Background: Physical activity plays an important role in public health, owing to a range of health-related benefits that it provides. Sports-related injuries are known to be an important barrier to continued physical activity. Still, the prevalence of injuries on a general population level has not yet been explored in a descriptive epidemiological investigation. The purpose of the questionnaire-based study, therefore, was to describe the prevalence of injury in a representative sample of the Danish population.
Methods: Two samples of 10,000 adults (> 15 years) and 6500 children and adolescents (7–15 years) were invited to respond to a web-based questionnaire. Of these, 3498 adults (35.0%) and 3221 children (49.6%) responded successfully. The definition of sports injury was time-loss and medical attention-based, inhibiting participants from sports activity for at least 7 days, and/or involved contact with a healthcare professional, respectively.

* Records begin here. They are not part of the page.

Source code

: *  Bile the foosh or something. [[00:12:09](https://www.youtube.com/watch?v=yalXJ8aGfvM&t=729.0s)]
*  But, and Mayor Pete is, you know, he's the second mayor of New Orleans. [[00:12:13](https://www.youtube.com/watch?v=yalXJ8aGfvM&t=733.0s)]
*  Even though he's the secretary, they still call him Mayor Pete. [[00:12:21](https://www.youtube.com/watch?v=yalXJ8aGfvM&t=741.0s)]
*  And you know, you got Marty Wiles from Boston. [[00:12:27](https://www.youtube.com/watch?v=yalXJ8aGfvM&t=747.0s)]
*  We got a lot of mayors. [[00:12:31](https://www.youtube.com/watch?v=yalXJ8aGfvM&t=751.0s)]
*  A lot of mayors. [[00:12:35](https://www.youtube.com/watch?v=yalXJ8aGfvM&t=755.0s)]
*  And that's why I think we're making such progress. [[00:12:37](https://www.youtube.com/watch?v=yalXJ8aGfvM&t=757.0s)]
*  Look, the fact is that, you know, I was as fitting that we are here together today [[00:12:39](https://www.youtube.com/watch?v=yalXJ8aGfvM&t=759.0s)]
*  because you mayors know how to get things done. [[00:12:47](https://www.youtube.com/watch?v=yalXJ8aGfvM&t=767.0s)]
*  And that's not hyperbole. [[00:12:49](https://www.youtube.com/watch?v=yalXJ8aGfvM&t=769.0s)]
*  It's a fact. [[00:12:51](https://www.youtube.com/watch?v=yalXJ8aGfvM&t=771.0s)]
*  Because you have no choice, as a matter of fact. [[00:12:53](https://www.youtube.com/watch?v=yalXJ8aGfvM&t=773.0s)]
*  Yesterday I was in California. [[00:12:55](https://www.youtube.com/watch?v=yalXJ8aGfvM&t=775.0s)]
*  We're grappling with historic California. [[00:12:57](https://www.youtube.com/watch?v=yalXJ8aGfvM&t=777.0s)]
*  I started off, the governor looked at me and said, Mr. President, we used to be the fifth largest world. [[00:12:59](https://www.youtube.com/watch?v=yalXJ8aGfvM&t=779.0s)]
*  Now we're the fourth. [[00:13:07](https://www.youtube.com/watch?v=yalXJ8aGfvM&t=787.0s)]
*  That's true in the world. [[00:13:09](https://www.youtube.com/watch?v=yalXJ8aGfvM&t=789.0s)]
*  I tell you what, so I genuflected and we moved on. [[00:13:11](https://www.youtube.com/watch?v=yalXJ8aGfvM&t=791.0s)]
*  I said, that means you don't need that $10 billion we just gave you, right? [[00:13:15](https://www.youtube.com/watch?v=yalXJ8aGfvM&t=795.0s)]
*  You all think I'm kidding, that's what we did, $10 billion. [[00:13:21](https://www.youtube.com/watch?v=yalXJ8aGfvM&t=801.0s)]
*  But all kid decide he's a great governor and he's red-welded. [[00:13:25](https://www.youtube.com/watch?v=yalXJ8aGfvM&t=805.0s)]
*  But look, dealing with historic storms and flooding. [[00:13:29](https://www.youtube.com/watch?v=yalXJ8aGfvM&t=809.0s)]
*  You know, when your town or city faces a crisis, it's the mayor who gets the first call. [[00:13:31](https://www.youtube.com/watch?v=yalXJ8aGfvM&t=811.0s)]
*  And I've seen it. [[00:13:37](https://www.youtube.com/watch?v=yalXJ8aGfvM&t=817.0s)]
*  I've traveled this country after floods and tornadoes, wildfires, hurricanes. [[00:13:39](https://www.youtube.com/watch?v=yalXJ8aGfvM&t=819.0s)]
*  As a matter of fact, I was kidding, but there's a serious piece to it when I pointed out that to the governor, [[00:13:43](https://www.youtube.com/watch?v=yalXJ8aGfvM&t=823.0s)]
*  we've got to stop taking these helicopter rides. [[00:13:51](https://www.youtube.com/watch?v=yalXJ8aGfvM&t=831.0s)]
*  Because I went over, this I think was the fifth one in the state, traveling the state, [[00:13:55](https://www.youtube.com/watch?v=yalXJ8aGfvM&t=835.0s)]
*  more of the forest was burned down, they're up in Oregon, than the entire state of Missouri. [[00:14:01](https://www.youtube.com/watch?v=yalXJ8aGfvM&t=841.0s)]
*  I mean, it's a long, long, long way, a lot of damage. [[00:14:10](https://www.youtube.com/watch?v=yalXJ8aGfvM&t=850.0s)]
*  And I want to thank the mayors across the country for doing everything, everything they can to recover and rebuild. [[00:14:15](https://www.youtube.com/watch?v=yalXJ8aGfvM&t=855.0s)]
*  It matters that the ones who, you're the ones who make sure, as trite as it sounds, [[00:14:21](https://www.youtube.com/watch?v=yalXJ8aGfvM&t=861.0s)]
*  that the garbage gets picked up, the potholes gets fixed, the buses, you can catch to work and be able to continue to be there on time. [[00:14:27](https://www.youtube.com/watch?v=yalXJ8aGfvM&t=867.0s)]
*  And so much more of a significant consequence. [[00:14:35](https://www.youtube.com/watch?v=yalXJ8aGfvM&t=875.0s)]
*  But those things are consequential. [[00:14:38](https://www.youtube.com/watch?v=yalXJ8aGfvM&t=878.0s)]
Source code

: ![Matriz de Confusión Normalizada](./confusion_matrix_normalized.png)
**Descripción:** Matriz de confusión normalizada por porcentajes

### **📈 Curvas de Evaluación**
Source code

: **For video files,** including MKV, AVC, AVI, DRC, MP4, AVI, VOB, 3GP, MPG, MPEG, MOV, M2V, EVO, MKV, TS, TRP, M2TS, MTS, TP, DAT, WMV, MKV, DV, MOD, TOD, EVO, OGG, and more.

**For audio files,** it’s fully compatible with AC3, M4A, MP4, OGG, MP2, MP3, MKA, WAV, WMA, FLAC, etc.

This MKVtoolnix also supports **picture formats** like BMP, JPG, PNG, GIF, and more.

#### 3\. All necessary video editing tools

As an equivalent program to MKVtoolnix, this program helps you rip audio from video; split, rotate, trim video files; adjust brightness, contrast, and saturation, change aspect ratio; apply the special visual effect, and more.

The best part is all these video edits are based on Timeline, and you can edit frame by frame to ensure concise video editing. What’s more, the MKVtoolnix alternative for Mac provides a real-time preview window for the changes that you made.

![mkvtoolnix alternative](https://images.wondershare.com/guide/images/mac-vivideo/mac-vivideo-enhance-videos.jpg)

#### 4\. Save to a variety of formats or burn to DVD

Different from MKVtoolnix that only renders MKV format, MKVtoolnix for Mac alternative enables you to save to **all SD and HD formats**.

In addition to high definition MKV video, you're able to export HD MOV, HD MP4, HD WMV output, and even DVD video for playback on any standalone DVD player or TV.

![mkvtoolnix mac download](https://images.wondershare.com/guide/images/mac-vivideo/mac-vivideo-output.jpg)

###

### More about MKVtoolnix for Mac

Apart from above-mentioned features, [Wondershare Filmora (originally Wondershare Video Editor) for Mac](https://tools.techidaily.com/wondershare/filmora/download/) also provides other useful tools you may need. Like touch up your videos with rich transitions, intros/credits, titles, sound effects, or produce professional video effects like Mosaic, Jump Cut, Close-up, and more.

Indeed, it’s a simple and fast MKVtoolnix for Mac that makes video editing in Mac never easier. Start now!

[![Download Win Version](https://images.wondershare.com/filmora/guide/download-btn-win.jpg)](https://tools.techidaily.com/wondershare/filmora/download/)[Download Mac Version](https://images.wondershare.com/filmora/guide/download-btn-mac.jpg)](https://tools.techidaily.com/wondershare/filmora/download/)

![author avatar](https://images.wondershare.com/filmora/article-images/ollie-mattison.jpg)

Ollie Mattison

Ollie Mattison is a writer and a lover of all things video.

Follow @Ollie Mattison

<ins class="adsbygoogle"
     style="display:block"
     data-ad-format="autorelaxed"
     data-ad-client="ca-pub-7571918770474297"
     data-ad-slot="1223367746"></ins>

Results: Amongst adults, 642 (18.4% [95%CI: 17.1%; 19.6%]) reported to have had an injury within the past 12 months. Males reported significantly more injuries than females (difference in prevalence proportion: 9.2%-points [95%CI: 6.7%-points; 11.8%-points]). The prevalence of injuries was greatest in running (ninj = 198), football (ninj = 94) and strength training (ninj = 89). Amongst children, 621 (19.3% [95%CI: 17.9%; 20.6%]) had been injured. No difference in injury prevalence proportion existed between boys and girls. The prevalence of injuries was greatest in football (ninj = 235), handball (ninj = 86) and gymnastics (ninj = 66).
Conclusions: Sports injuries seem to be very frequent in Denmark, since a total of 18.4% of the adults and 19.3% of the children reported having had one or more injuries within the past 12 months, equal to either time lost with physical activity and/or contact to the health care system.